Ursprünglich suchte man einfach nur nach Lösungen, um höhere Drehzahlen mit Wälzlagern zu erzielen. Dies konnte mit Si3N4 aufgrund der niedrigeren Dichte und dadurch reduzierten Fliehkräfte erreicht werden. Gleichzeitig zeigte sich allerdings, dass Si3N4 einige weitere, für den Einsatz in Wälzlagern höchst interessante Eigenschaften mitbringt.

Si3N4 ist als Kugelwerkstoff elektrisch isolierend und hoch korrosionsbeständig. Die guten tribologischen Eigenschaften im Zusammenspiel mit Stahl führen zu reduzierter Reibung und damit auch zu geringerer Eigenerwärmung.

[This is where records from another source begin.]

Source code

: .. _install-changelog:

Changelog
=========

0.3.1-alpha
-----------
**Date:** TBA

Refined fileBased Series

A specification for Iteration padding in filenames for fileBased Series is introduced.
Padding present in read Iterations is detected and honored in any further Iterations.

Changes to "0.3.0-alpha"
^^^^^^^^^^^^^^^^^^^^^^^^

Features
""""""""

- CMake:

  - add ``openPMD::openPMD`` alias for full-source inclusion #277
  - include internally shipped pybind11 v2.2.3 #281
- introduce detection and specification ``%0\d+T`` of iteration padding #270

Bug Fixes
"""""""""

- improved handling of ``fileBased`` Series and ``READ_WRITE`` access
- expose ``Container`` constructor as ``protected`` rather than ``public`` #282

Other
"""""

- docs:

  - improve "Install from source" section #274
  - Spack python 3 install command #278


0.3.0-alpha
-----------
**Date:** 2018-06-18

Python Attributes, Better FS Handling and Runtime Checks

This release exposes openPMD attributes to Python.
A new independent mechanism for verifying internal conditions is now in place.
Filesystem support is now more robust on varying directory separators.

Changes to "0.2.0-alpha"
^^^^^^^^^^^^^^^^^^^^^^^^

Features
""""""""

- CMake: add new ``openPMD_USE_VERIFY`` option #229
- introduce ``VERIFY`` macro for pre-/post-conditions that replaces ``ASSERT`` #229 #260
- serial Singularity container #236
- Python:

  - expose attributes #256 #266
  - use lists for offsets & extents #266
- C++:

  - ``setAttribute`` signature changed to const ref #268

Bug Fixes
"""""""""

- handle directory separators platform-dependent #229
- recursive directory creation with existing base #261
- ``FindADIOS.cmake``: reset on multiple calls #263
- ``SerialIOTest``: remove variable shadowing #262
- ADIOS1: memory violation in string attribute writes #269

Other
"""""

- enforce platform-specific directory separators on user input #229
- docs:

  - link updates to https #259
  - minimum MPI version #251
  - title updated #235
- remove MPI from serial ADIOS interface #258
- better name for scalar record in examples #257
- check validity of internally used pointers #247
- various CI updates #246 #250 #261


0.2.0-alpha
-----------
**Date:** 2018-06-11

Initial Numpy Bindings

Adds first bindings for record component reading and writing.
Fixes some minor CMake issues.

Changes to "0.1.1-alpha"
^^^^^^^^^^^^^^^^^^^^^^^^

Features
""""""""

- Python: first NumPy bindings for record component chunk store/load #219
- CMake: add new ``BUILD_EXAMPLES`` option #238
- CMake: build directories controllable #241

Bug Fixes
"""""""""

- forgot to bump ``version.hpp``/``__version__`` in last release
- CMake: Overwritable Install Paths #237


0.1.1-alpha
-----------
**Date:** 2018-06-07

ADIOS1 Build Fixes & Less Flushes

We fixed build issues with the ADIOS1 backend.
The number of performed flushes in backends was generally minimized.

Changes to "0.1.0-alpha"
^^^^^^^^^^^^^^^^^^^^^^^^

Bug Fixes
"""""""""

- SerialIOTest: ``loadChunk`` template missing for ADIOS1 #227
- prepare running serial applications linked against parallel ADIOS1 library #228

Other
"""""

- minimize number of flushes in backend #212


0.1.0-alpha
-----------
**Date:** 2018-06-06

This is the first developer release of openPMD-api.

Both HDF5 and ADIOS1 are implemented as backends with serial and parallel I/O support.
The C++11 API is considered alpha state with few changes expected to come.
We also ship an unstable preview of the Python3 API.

Ein entscheidender Vorteil, nämlich die äußerst geringe Neigung zu adhäsivem Verschleiß (Fressen), erlaubt eine wesentlich höhere Bandbreite bei der Auswahl von Schmierstoffen. Oft kann eine Ölschmierung durch eine Lebensdauerfettschmierung ersetzt werden. Man nutzt diese besonderen Eigenschaften und betreibt Lagerungen bewusst unter Mangelschmierungsbedingungen. Sogar Medienschmierung (zum Beispiel in Wasser oder in direkter Produktumgebung) und in Einzelfällen absoluter Trockenlauf ist möglich. Dass hierbei Einschränkungen bezüglich der Belastungen und Lebensdauern hinzunehmen sind, ist unumgänglich.

Diese einzigartigen Eigenschaften tragen in der großen Mehrzahl der Anwendungen dazu bei, dass Hybridwälzlager zuverlässig funktionieren und wesentlich höhere Standzeiten erreichen als herkömmliche Lagerausführungen.